Stored data entries:
BEGIN
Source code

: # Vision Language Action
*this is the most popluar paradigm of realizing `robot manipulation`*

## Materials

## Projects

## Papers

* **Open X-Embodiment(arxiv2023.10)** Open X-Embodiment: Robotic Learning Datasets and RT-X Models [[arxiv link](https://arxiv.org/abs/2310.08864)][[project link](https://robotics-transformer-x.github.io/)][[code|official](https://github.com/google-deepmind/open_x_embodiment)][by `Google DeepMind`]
END
ABOUT THIS TASK:
Reproduce every line of the data above without any change.

ANSWER BOX:
Source code

: # Vision Language Action
*this is the most popluar paradigm of realizing `robot manipulation`*

## Materials

## Projects

## Papers

* **Open X-Embodiment(arxiv2023.10)** Open X-Embodiment: Robotic Learning Datasets and RT-X Models [[arxiv link](https://arxiv.org/abs/2310.08864)][[project link](https://robotics-transformer-x.github.io/)][[code|official](https://github.com/google-deepmind/open_x_embodiment)][by `Google DeepMind`]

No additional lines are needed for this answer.